From: Michael Weiser <michael.weiser@gmx.de>
Date: Tue, 13 Feb 2018 21:13:14 +0000 (+0100)
Subject: Document arm endianness considerations
X-Git-Tag: nettle_3.5rc1~74
X-Git-Url: http://git.ipfire.org/cgi-bin/gitweb.cgi?a=commitdiff_plain;h=70135c70863eedfd9b300614f4a5535b8b93066c;p=thirdparty%2Fnettle.git

Document arm endianness considerations

Extend arm/README to provide some background on considerations to be taken into
account when writing assembly routines supposed to work in big and little memory
endianness.
---

diff --git a/arm/README b/arm/README
index 9bacd97b..1ba54e0d 100644
--- a/arm/README
+++ b/arm/README
@@ -44,4 +44,71 @@ q12 (d24, d25)	Y
 q13 (d26, d27)	Y
 q14 (d28, d29)	Y
 q15 (d30, d31)	Y
-		    
+
+Endianness
+
+ARM supports big- and little-endian memory access modes. Representation in
+registers stays the same but loads and stores switch bytes. This has to be
+taken into account in various cases.
+
+Two m4 macros are provided to handle these special cases in assembly source:
+IF_LE(<if-true>,<if-false>)
+IF_BE(<if-true>,<if-false>)
+respectively expand to <if-true> if the target system's endianness is
+little-endian or big-endian.
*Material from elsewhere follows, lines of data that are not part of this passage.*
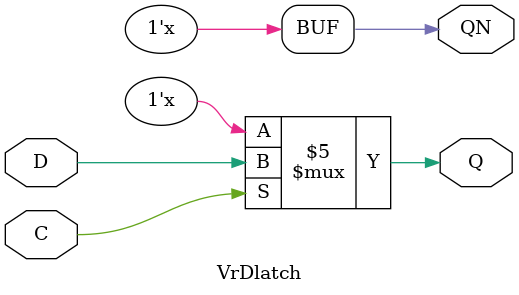
<source format=v>
module VrDlatch( C, D, Q, QN );
  input C, D;
  output Q, QN;
  reg Q, QN;

  always @ (C or D or Q) begin
    if (C==1) Q <= D; else Q <= Q;
    QN <= !Q;
  end
endmodule

</source>
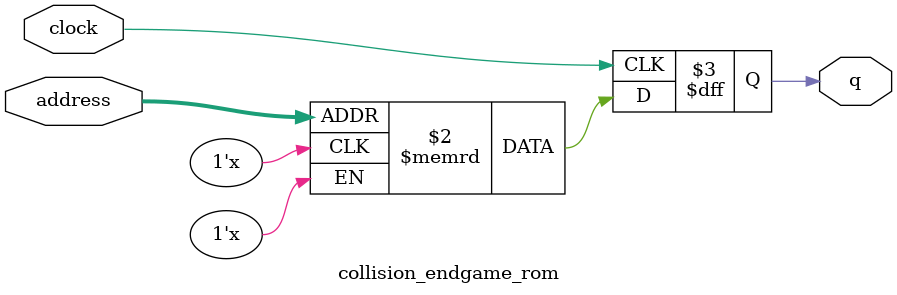
<source format=sv>
module collision_endgame_rom (
	input logic clock,
	input logic [18:0] address,
	output logic [0:0] q
);

logic [0:0] memory [0:307199] /* synthesis ram_init_file = "./collision_endgame/collision_endgame.COE" */;

always_ff @ (posedge clock) begin
	q <= memory[address];
end

endmodule

</source>
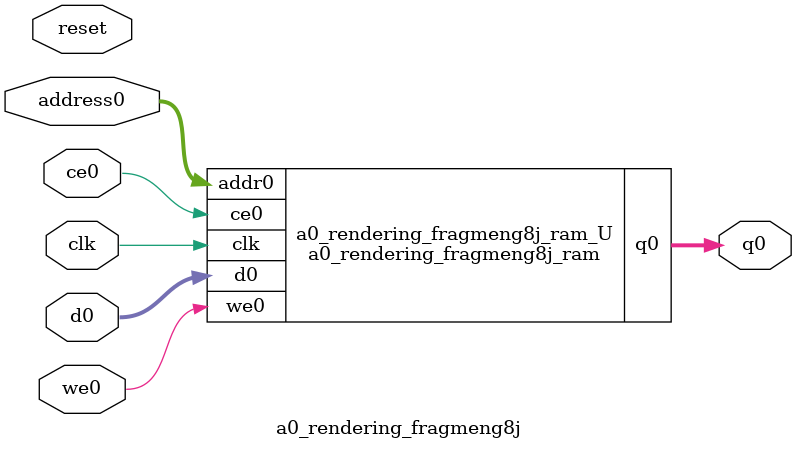
<source format=v>

`timescale 1 ns / 1 ps
module a0_rendering_fragmeng8j_ram (addr0, ce0, d0, we0, q0,  clk);

parameter DWIDTH = 8;
parameter AWIDTH = 9;
parameter MEM_SIZE = 500;

input[AWIDTH-1:0] addr0;
input ce0;
input[DWIDTH-1:0] d0;
input we0;
output reg[DWIDTH-1:0] q0;
input clk;

(* ram_style = "block" *)reg [DWIDTH-1:0] ram[0:MEM_SIZE-1];




always @(posedge clk)  
begin 
    if (ce0) 
    begin
        if (we0) 
        begin 
            ram[addr0] <= d0; 
            q0 <= d0;
        end 
        else 
            q0 <= ram[addr0];
    end
end


endmodule


`timescale 1 ns / 1 ps
module a0_rendering_fragmeng8j(
    reset,
    clk,
    address0,
    ce0,
    we0,
    d0,
    q0);

parameter DataWidth = 32'd8;
parameter AddressRange = 32'd500;
parameter AddressWidth = 32'd9;
input reset;
input clk;
input[AddressWidth - 1:0] address0;
input ce0;
input we0;
input[DataWidth - 1:0] d0;
output[DataWidth - 1:0] q0;



a0_rendering_fragmeng8j_ram a0_rendering_fragmeng8j_ram_U(
    .clk( clk ),
    .addr0( address0 ),
    .ce0( ce0 ),
    .we0( we0 ),
    .d0( d0 ),
    .q0( q0 ));

endmodule


</source>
Otherwise they expand to <if-false>.
+
+1. ldr/str
+
+Loading and storing 32-bit words will reverse the words' bytes in little-endian
+mode. If the handled data is actually a byte sequence or data in network byte
+order (big-endian), the loaded word needs to be reversed after load to get it
+back into correct sequence. See v6/sha1-compress.asm LOAD macro for example.
+
+2. shifts
+
+If data is to be processed with bit operations only, endianness can be ignored
+because byte-swapping on load and store will cancel each other out. Shifts
+however have to be inverted. See arm/memxor.asm for an example.
+
+3. vld1.8
+
+NEON's vld instruction can be used to produce endianness-neutral code. vld1.8
+will load a byte sequence into a register regardless of memory endianness. This
+can be used to process byte sequences. See arm/neon/umac-nh.asm for example.
+
+4. vldm/vstm
+
+Care has to be taken when using vldm/vstm because they have two non-obvious
+characteristics:
+
+a. vldm/vstm do normal byte-swapping on each value they load. When loading into
+   d (doubleword) registers, this means that bytes, halfwords and words of the
+   doubleword get swapped. When the data loaded actually represents e.g.
+   vectors of 32-bit words this will swap columns.
+a. vldm/vstm on q (quadword) registers get translated into lvdm/vstm on the
+   equivalent number of d (doubleword) registers. Instead of a 128-bit load it
+   does two 64-bit loads. When again handling vectors of 32-bit words this will
+   still swap adjacent columns but will not reverse all four columns.
+
+memory adr0: w0 w1 w2 w3
+register q0: w1 w0 w3 w2
+
+See arm/neon/chacha-core-internal.asm for an example.
+
+5. simple byte store
+
+Sometimes it is necessary to store remaining single bytes to memory. A simple
+logic will store the lowest byte from a register, then do a right shift and
+start over until all bytes are stored. Since this constitutes a
+least-significant-byte-first store, the data to be stored needs to be reversed
+first on a big-endian system. See arm/memxor.asm Lmemxor_leftover for an
+example.
+
+6. Function parameters/return values
+
+AAPCS requires 64-bit parameters to be passed to and returned from functions
+"in two consecutive registers [...] as if the value had been loaded from memory
+representation with a single LDM instruction." Since loading a big-endian
+doubleword using ldm transposes its words, the same has to be done when e.g.
+returning a 64-bit value from an assembler routine. See arm/neon/umac-nh.asm
+for an example.